*Assignment*: Print the entries exactly as given.

Saved entries:
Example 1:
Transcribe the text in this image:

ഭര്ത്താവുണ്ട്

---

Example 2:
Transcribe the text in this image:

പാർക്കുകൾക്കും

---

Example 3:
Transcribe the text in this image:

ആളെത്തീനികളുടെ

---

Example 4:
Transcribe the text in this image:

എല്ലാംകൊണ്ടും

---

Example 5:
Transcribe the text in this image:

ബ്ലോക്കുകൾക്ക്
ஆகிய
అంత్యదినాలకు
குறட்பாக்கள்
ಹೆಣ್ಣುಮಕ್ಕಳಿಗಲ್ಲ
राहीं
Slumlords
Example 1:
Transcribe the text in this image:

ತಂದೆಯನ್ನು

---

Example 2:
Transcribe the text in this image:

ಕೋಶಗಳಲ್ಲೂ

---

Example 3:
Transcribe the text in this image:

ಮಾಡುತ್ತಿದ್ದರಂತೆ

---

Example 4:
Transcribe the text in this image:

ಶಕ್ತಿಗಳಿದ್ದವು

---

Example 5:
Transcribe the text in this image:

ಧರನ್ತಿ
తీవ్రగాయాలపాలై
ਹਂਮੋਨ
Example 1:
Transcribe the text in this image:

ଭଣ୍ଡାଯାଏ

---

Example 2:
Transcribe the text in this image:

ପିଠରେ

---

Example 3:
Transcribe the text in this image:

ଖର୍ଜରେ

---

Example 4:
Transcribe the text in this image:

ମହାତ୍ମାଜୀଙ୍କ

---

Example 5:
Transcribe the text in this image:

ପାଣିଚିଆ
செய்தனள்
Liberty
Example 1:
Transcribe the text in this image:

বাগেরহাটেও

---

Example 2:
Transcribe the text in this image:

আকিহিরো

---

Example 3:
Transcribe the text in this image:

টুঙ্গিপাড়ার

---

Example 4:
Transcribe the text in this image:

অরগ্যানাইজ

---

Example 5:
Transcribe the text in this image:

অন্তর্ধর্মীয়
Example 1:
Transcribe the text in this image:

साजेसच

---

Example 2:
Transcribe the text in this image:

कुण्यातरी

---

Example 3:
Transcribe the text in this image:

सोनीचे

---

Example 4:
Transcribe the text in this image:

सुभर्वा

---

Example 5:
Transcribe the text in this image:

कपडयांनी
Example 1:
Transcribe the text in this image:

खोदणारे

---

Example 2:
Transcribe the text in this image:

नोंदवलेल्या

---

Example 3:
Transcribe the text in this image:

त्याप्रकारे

*Response to this task*:
Example 1:
Transcribe the text in this image:

ഭര്ത്താവുണ്ട്

---

Example 2:
Transcribe the text in this image:

പാർക്കുകൾക്കും

---

Example 3:
Transcribe the text in this image:

ആളെത്തീനികളുടെ

---

Example 4:
Transcribe the text in this image:

എല്ലാംകൊണ്ടും

---

Example 5:
Transcribe the text in this image:

ബ്ലോക്കുകൾക്ക്
ஆகிய
అంత్యదినాలకు
குறட்பாக்கள்
ಹೆಣ್ಣುಮಕ್ಕಳಿಗಲ್ಲ
राहीं
Slumlords
Example 1:
Transcribe the text in this image:

ತಂದೆಯನ್ನು

---

Example 2:
Transcribe the text in this image:

ಕೋಶಗಳಲ್ಲೂ

---

Example 3:
Transcribe the text in this image:

ಮಾಡುತ್ತಿದ್ದರಂತೆ

---

Example 4:
Transcribe the text in this image:

ಶಕ್ತಿಗಳಿದ್ದವು

---

Example 5:
Transcribe the text in this image:

ಧರನ್ತಿ
తీవ్రగాయాలపాలై
ਹਂਮੋਨ
Example 1:
Transcribe the text in this image:

ଭଣ୍ଡାଯାଏ

---

Example 2:
Transcribe the text in this image:

ପିଠରେ

---

Example 3:
Transcribe the text in this image:

ଖର୍ଜରେ

---

Example 4:
Transcribe the text in this image:

ମହାତ୍ମାଜୀଙ୍କ

---

Example 5:
Transcribe the text in this image:

ପାଣିଚିଆ
செய்தனள்
Liberty
Example 1:
Transcribe the text in this image:

বাগেরহাটেও

---

Example 2:
Transcribe the text in this image:

আকিহিরো

---

Example 3:
Transcribe the text in this image:

টুঙ্গিপাড়ার

---

Example 4:
Transcribe the text in this image:

অরগ্যানাইজ

---

Example 5:
Transcribe the text in this image:

অন্তর্ধর্মীয়
Example 1:
Transcribe the text in this image:

साजेसच

---

Example 2:
Transcribe the text in this image:

कुण्यातरी

---

Example 3:
Transcribe the text in this image:

सोनीचे

---

Example 4:
Transcribe the text in this image:

सुभर्वा

---

Example 5:
Transcribe the text in this image:

कपडयांनी
Example 1:
Transcribe the text in this image:

खोदणारे

---

Example 2:
Transcribe the text in this image:

नोंदवलेल्या

---

Example 3:
Transcribe the text in this image:

त्याप्रकारे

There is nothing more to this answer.